> **Task details**: Pull out each line in the data below that contains the word "brown".

> **Entries from a dataset**:
%%

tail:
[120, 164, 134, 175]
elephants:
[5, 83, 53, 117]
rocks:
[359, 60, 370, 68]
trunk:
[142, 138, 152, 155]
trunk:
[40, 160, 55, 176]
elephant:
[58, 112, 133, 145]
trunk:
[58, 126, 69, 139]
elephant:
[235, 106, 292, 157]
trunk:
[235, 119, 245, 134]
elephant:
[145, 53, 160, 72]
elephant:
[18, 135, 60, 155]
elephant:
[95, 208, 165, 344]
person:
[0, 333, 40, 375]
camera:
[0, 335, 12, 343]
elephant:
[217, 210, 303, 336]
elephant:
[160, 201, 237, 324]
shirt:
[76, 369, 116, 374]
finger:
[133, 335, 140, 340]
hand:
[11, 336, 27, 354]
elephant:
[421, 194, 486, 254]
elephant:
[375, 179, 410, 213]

%%
%%

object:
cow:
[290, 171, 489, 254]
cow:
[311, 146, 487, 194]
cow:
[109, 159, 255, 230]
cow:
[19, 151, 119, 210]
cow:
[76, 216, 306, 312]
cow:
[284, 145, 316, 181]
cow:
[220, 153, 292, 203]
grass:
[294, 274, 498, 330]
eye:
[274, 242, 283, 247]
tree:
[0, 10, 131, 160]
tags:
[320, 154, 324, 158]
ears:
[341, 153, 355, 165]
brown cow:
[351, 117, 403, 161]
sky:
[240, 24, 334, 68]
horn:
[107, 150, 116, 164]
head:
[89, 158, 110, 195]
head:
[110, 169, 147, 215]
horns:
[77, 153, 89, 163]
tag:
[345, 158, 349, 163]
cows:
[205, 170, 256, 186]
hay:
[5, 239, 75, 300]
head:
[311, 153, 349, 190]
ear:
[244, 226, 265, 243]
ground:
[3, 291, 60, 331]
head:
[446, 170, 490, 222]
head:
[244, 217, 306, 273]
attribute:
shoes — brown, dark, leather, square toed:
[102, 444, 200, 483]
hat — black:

%%

> **Task solution**:
brown cow:
shoes — brown, dark, leather, square toed:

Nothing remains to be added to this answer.